After school each day, students can attend the youth center at Enlaces.

Every hour we share the gospel in some way for five minutes, Machado said. Machado became a Christian after talking with missionaries from Ohio when he was 19.

“They shared mainly by how they lived,” Machado said.

They answered my questions when I asked, he said. Now I like to give back by translating for other groups.

“Enlaces” means connection or bridge in English, Machado said.

in_crowd.jpgDuring Hurricane Mitch in the late ‘90s, Enlaces served as a shelter for 400 to 500 people, he said.

Five to seven semi trucks of supplies still arrive at Enlaces each year. Clothes, food and medicine are sent to area hospitals, orphanages and organizations.

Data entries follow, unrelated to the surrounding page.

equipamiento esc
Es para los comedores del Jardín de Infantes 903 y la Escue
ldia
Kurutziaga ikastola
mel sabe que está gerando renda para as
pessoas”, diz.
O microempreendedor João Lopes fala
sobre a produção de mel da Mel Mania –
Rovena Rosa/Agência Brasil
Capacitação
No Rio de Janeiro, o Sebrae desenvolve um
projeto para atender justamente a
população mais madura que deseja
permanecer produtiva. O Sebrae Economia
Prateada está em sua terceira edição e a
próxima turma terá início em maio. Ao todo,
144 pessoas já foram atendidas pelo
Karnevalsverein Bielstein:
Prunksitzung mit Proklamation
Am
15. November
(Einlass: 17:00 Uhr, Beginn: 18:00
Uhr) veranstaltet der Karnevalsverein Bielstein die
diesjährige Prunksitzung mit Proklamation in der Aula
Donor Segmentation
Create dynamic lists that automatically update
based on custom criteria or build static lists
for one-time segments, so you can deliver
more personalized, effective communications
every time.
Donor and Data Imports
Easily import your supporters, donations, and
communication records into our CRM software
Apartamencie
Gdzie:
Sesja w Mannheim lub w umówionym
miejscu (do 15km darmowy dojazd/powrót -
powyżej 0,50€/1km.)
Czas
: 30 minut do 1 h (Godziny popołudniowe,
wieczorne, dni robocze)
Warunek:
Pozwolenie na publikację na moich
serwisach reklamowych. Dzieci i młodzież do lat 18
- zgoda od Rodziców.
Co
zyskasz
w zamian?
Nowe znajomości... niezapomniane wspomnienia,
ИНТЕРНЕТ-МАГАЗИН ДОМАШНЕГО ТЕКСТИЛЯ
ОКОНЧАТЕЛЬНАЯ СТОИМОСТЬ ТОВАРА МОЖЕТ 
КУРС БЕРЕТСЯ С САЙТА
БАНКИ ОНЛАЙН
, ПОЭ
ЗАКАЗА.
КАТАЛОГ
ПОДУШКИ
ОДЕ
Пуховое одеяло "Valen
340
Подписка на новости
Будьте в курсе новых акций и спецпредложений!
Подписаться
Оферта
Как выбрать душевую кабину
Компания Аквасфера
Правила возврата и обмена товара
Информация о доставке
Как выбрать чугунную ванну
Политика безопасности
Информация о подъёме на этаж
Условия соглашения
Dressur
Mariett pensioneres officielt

You open the back of the truck and the supplies are literally bulging out, Machado said.

Machado was hired to set up the school two years ago. In his early 20s, Machado had already helped set up a school with an American and two Britains.

Enlaces doesn’t meet on Mondays.

There was some opposition to this innovation, but I thought it was better, Machado said. I am often doing homework for my graduate studies on my day off.

Students at his school pay around $50 a month to attend, but 16 students are offered full scholarships, he said.

Education seems to run in the family. Machado’s 17-year-old brother, Pedro, wants to be a lawyer, Pedro said. He graduates this month from high school, and he is by Machado’s side this week as an interpreter.

When Machado’s mother was just a child, she woke at 3 a.m. everyday. She sold tortillas in the market to support her grandmother. Then she returned to her village before noon to attend school till 5 p.m.

She did her homework after school and then prepared tortillas for the next day, boiling and grinding the corn.

My mother continued to attend school when others dropped out because she knew it was better than selling tortillas, Machado said.

After she completed 6th grade, she became a teacher and married Machado’s father when she was 15. Machado was the third child of six in this family.

When Machado was 15, his mother searched for a job so her children could get an education past elementary school. They moved to the town of Comayagua, Machado said.

One day Machado wants to hike that two hours to his birth village of Plazuelas.

He has been too busy, he said. The village has probably grown a lot. Most of the youth in his village didn’t make it to 6th grade and they probably have raised new families now, he said.